The task:
Some lines of the records below include the word "Spanish". Report how many, and write nothing besides the number.

Segment Start: Material provided

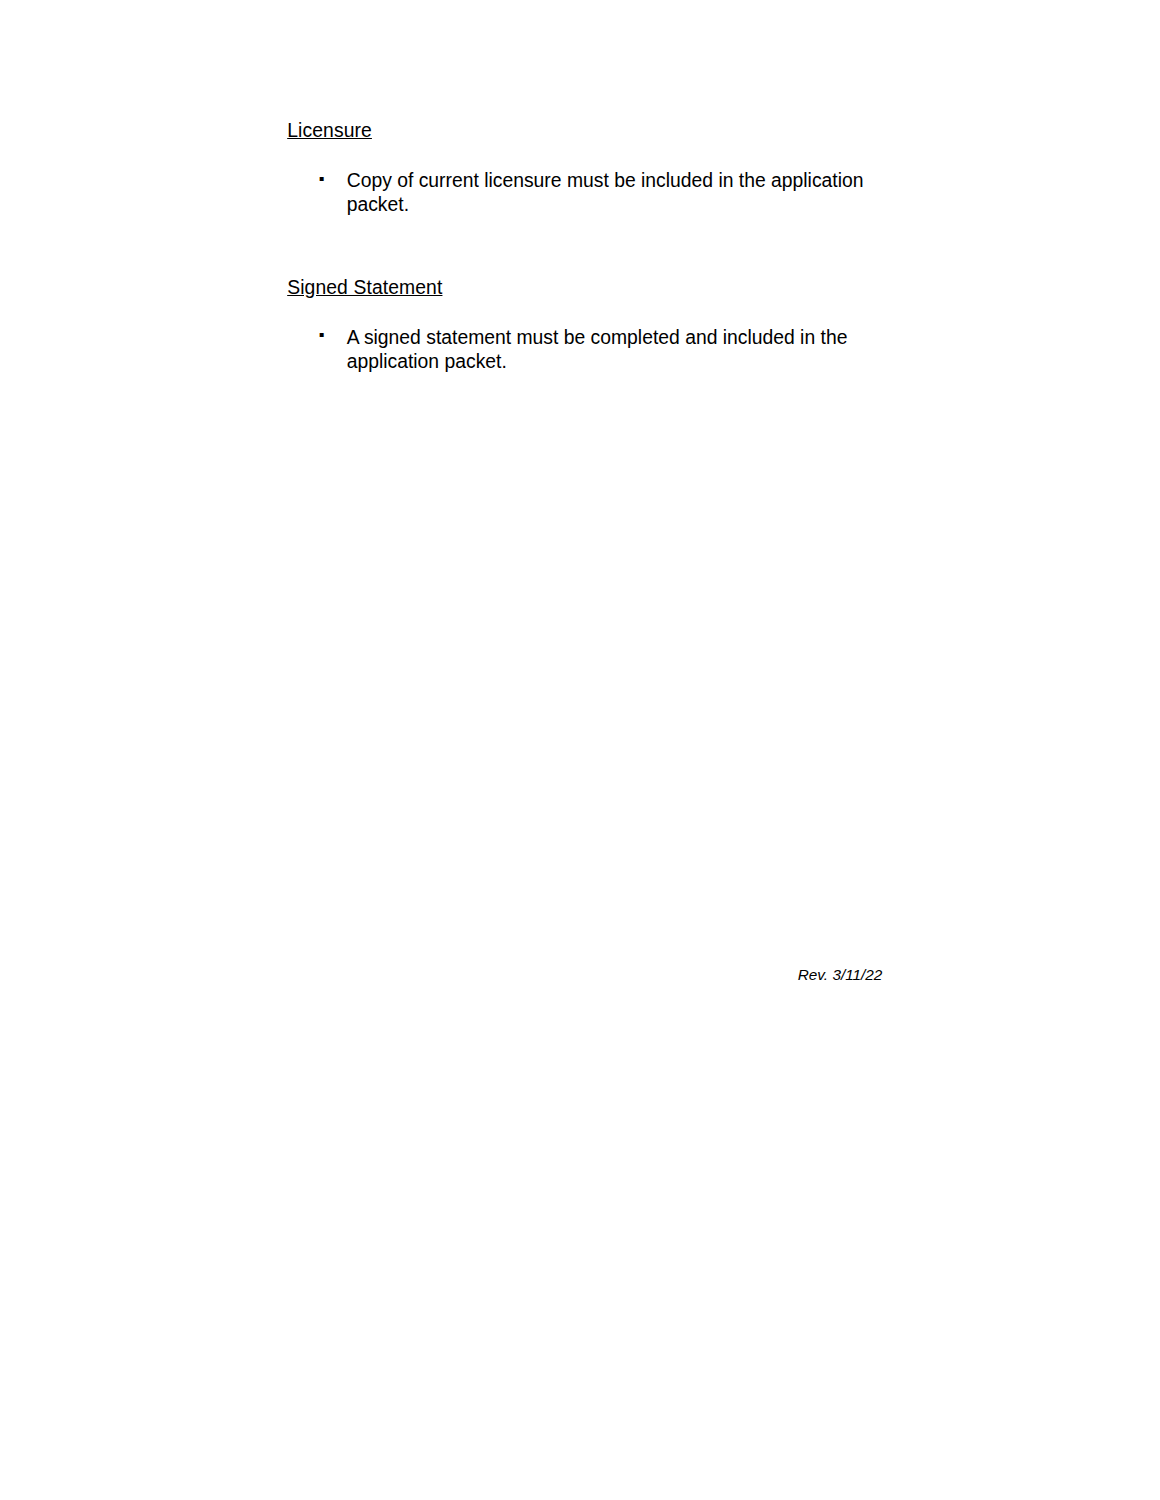Licensure
Copy of current licensure must be included in the application packet.
Signed Statement
A signed statement must be completed and included in the application packet.
Rev. 3/11/22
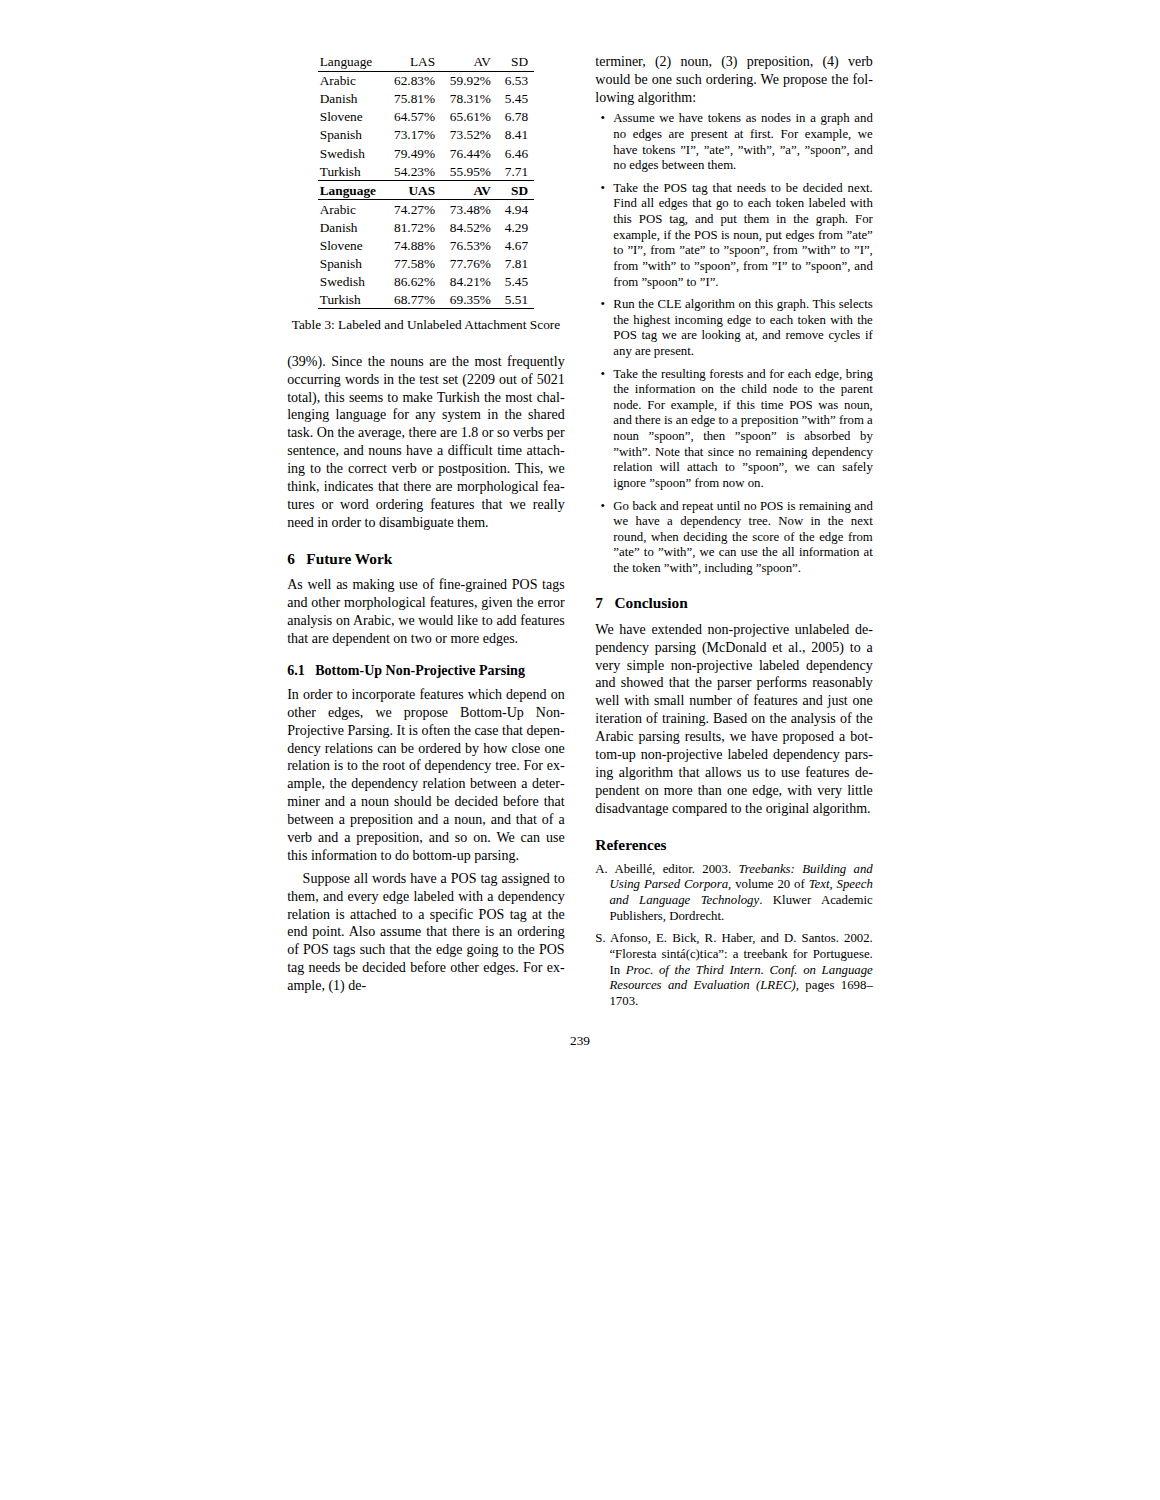| Language | LAS | AV | SD |
| --- | --- | --- | --- |
| Arabic | 62.83% | 59.92% | 6.53 |
| Danish | 75.81% | 78.31% | 5.45 |
| Slovene | 64.57% | 65.61% | 6.78 |
| Spanish | 73.17% | 73.52% | 8.41 |
| Swedish | 79.49% | 76.44% | 6.46 |
| Turkish | 54.23% | 55.95% | 7.71 |
| Language | UAS | AV | SD |
| Arabic | 74.27% | 73.48% | 4.94 |
| Danish | 81.72% | 84.52% | 4.29 |
| Slovene | 74.88% | 76.53% | 4.67 |
| Spanish | 77.58% | 77.76% | 7.81 |
| Swedish | 86.62% | 84.21% | 5.45 |
| Turkish | 68.77% | 69.35% | 5.51 |
Table 3: Labeled and Unlabeled Attachment Score
(39%). Since the nouns are the most frequently occurring words in the test set (2209 out of 5021 total), this seems to make Turkish the most challenging language for any system in the shared task. On the average, there are 1.8 or so verbs per sentence, and nouns have a difficult time attaching to the correct verb or postposition. This, we think, indicates that there are morphological features or word ordering features that we really need in order to disambiguate them.
6 Future Work
As well as making use of fine-grained POS tags and other morphological features, given the error analysis on Arabic, we would like to add features that are dependent on two or more edges.
6.1 Bottom-Up Non-Projective Parsing
In order to incorporate features which depend on other edges, we propose Bottom-Up Non-Projective Parsing. It is often the case that dependency relations can be ordered by how close one relation is to the root of dependency tree. For example, the dependency relation between a determiner and a noun should be decided before that between a preposition and a noun, and that of a verb and a preposition, and so on. We can use this information to do bottom-up parsing.
Suppose all words have a POS tag assigned to them, and every edge labeled with a dependency relation is attached to a specific POS tag at the end point. Also assume that there is an ordering of POS tags such that the edge going to the POS tag needs be decided before other edges. For example, (1) de-
terminer, (2) noun, (3) preposition, (4) verb would be one such ordering. We propose the following algorithm:
Assume we have tokens as nodes in a graph and no edges are present at first. For example, we have tokens ”I”, ”ate”, ”with”, ”a”, ”spoon”, and no edges between them.
Take the POS tag that needs to be decided next. Find all edges that go to each token labeled with this POS tag, and put them in the graph. For example, if the POS is noun, put edges from ”ate” to ”I”, from ”ate” to ”spoon”, from ”with” to ”I”, from ”with” to ”spoon”, from ”I” to ”spoon”, and from ”spoon” to ”I”.
Run the CLE algorithm on this graph. This selects the highest incoming edge to each token with the POS tag we are looking at, and remove cycles if any are present.
Take the resulting forests and for each edge, bring the information on the child node to the parent node. For example, if this time POS was noun, and there is an edge to a preposition ”with” from a noun ”spoon”, then ”spoon” is absorbed by ”with”. Note that since no remaining dependency relation will attach to ”spoon”, we can safely ignore ”spoon” from now on.
Go back and repeat until no POS is remaining and we have a dependency tree. Now in the next round, when deciding the score of the edge from ”ate” to ”with”, we can use the all information at the token ”with”, including ”spoon”.
7 Conclusion
We have extended non-projective unlabeled dependency parsing (McDonald et al., 2005) to a very simple non-projective labeled dependency and showed that the parser performs reasonably well with small number of features and just one iteration of training. Based on the analysis of the Arabic parsing results, we have proposed a bottom-up non-projective labeled dependency parsing algorithm that allows us to use features dependent on more than one edge, with very little disadvantage compared to the original algorithm.
References
A. Abeillé, editor. 2003. Treebanks: Building and Using Parsed Corpora, volume 20 of Text, Speech and Language Technology. Kluwer Academic Publishers, Dordrecht.
S. Afonso, E. Bick, R. Haber, and D. Santos. 2002. “Floresta sintá(c)tica”: a treebank for Portuguese. In Proc. of the Third Intern. Conf. on Language Resources and Evaluation (LREC), pages 1698–1703.
239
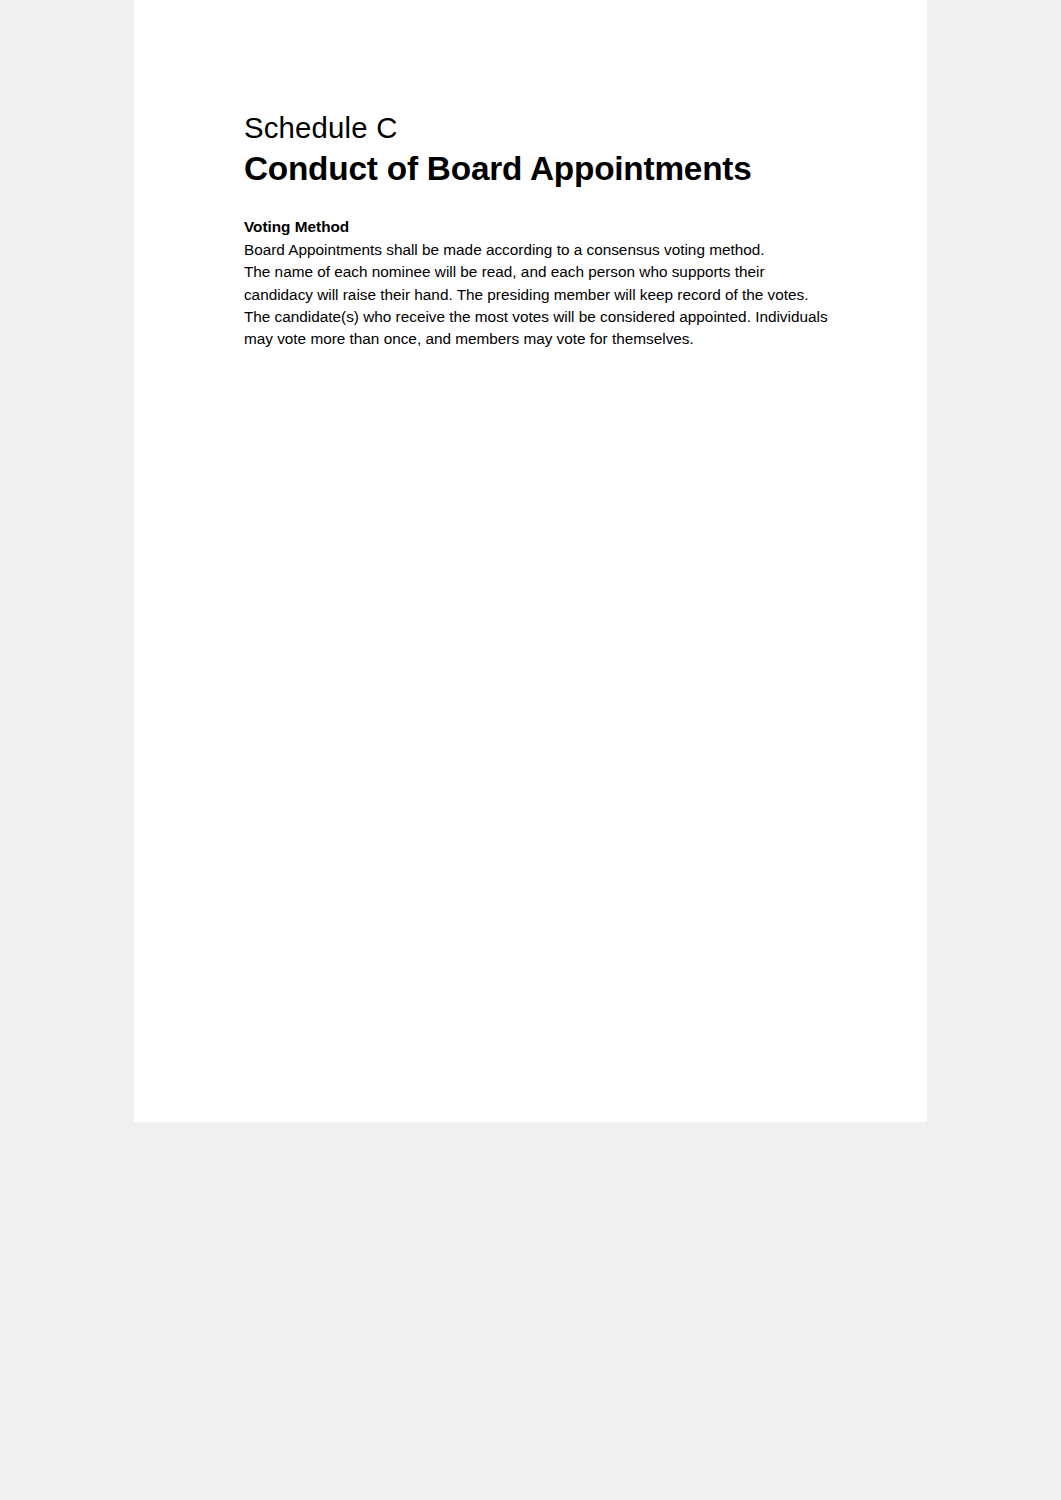Schedule C
Conduct of Board Appointments
Voting Method
Board Appointments shall be made according to a consensus voting method.
The name of each nominee will be read, and each person who supports their candidacy will raise their hand. The presiding member will keep record of the votes. The candidate(s) who receive the most votes will be considered appointed. Individuals may vote more than once, and members may vote for themselves.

Segment End: Material provided

Reply to the task:
2